El señor Stokes, con lágrimas de alegría y el asombro brillando en sus ojos, toma a su hija en brazos y rápidamente le dedica una tierna mirada a su esposa, diciéndole:
—Es una niña hermosa —su sonrisa débil pero radiante—. A esta la llamaremos Elara.
El brillo de la superluna parece intensificarse por un momento, como si celebrara el nacimiento de la niña. Su luz se derrama sobre la cabaña como una bendición silenciosa, envolviendo a la recién nacida en su resplandor. Para los padres, el fenómeno celestial es solo una maravilla más de la naturaleza, un espectáculo que recordarán con asombro. Para el mundo sobrenatural, es una llamada. Una señal.
Entonces, el aire cambia.
Un viento gélido se desliza por las rendijas de la cabaña, cargado con un hedor antiguo, a tierra y ceniza. La quietud se desgarra con un crujido prolongado cuando la puerta se abre de golpe, gimiendo como si la propia madera protestara. Una ráfaga helada irrumpe en la cabaña, apagando las velas en un único susurro, sumiendo la habitación en una penumbra espectral. Y allí, enmarcadas por la oscuridad de la noche, aparecen ellas. Figuras ataviadas con pesados vestidos de terciopelo negro y capas largas con capuchas ribeteadas en encaje oscuro irrumpen en la estancia. Sus faldas rozan el suelo con un murmullo inquietante, mientras sus corsés ceñidos realzan una silueta imponente y antinatural.
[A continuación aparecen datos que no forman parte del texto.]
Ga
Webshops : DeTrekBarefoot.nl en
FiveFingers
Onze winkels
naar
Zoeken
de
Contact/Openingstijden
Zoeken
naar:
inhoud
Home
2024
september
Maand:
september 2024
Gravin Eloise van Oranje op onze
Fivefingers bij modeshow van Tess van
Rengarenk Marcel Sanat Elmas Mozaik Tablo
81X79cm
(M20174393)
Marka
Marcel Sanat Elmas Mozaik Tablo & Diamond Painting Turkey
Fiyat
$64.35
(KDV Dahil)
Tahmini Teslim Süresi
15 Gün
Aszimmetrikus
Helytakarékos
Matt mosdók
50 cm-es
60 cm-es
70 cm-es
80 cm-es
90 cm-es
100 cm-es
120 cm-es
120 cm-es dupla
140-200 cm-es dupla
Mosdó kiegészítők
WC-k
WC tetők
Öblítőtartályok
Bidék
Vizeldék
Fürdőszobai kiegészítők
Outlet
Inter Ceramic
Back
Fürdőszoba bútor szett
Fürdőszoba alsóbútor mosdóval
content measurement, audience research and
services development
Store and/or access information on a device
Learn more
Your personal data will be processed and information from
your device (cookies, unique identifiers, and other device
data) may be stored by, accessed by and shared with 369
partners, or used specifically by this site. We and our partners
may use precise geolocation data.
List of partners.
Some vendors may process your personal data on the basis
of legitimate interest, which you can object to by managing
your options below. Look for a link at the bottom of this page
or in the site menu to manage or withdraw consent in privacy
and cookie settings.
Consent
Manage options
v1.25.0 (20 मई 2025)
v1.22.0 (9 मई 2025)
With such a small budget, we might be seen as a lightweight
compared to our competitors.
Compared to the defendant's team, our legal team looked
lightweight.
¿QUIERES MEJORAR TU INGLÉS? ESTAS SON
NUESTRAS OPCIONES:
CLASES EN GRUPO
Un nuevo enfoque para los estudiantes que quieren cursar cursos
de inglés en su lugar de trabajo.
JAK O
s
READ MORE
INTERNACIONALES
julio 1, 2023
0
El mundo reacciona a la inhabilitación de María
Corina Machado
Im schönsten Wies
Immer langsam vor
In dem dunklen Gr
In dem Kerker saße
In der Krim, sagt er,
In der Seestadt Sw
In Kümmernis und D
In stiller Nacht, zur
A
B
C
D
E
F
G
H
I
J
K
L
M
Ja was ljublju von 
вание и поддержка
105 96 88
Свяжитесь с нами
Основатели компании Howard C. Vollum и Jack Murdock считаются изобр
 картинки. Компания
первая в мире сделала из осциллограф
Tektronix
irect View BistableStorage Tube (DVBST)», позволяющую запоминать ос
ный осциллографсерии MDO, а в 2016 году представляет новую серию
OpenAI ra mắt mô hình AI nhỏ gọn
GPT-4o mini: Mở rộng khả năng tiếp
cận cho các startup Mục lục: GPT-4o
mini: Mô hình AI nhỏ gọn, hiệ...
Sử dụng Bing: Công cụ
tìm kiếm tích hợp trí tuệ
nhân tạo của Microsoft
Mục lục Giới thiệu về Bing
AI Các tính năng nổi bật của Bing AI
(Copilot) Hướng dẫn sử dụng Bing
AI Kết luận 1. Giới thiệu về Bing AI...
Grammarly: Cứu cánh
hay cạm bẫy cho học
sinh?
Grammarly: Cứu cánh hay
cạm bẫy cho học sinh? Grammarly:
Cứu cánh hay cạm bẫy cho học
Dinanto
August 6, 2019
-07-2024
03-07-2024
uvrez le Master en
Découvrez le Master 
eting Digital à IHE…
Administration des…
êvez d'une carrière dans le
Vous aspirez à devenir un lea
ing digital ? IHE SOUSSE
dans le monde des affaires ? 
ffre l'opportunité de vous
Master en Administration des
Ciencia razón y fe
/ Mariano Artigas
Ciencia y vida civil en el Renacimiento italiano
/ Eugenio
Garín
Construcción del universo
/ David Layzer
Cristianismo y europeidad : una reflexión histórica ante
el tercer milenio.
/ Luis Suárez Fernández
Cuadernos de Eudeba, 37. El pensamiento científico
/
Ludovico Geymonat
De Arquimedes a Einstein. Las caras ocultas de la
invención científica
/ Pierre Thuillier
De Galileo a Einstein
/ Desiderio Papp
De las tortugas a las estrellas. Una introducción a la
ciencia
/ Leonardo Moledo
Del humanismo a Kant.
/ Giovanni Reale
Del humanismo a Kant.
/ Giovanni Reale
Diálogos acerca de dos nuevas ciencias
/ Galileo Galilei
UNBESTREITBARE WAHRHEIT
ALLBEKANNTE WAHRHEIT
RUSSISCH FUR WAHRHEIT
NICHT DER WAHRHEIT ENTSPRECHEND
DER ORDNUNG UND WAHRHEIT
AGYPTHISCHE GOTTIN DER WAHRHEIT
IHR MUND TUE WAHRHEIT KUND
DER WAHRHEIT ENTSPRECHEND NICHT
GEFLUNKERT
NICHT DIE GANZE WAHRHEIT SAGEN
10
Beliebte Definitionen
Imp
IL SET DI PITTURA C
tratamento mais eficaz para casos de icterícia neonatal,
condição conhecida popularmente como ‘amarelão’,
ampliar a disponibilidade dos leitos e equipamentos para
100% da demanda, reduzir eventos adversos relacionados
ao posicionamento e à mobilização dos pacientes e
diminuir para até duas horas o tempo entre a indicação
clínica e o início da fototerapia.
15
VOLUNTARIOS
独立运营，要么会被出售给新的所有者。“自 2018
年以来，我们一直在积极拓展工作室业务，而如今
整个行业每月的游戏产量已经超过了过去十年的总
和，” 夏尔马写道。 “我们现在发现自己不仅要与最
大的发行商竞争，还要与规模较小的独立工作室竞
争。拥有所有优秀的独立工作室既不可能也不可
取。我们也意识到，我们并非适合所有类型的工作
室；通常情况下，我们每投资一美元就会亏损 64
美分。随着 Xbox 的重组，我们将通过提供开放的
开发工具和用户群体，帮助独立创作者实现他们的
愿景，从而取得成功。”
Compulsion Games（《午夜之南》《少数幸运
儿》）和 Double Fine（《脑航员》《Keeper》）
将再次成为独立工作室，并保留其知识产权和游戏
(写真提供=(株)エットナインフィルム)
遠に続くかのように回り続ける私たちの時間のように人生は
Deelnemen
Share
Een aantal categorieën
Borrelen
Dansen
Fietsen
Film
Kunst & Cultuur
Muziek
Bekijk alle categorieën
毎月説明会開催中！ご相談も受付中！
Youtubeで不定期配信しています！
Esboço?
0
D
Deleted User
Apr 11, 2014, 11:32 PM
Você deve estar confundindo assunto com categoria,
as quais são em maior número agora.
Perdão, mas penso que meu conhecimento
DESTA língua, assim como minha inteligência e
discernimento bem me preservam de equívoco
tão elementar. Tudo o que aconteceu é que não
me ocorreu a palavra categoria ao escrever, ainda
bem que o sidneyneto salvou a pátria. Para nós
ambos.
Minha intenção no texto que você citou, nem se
Bajo las capuchas, sus rostros pálidos y verdosos emergen de las sombras, marcados por una belleza gélida y cadavérica. Sus ojos, completamente negros y brillantes, no dejan rastro de su mirada, como dos abismos insondables que devoran la escena con una intensidad depredadora.
El padre de la recién nacida se aferra instintivamente al frágil bulto en sus brazos, mientras la partera ahoga un grito.
—¡¿Quiénes son ustedes?! ¡¿Qué quieren?! —grita la madre, aterrada, su voz quebrada y fatigada por el dolor del parto.
El aire mismo parece contener la respiración cuando las brujas se acercan hacia la madre, trayendo consigo el peso de una sentencia inevitable.
—La SuperLuna ha nacido —murmura una de ellas, alzando una mano de largos dedos huesudos—. La necesitamos para el ritual.
Antes de que el padre pueda reaccionar, una bruma oscura emerge lentamente desde debajo de los pies de las brujas, expandiéndose por la habitación como una sombra que se apodera del aire. La atmósfera se carga de una energía malsana, envolviendo a todos en la habitación en una bruma ligera, excepto a la superluna que, inmune a la magia, permanece inalterada.
La partera es la primera en caer, cuando la bruma la envuelve, su cuerpo se desploma sin vida sobre el suelo de madera haciendo un sonido sordo. James lanza un grito de horror, pero es ahogado por el jadeo de su esposa, quien lucha contra el dolor y la desesperación mientras se cubre la cara con una de las almohadas. En un abrir y cerrar de ojos, la bruma oscura se cierne sobre el padre, espesa y letal, termina tragándose la vida del hombre, quien muere abrazado a su hija.
Una de las brujas se agacha frente al padre y extiende los brazos hacia la recién nacida, pero justo cuando sus dedos están a punto de agarrar el bulto de mantas, una sombra se desliza entre ellas con una velocidad imposible. Un grito ahogado resuena cuando la bruja es arrojada al otro lado de la habitación, impactando contra la pared con una fuerza brutal.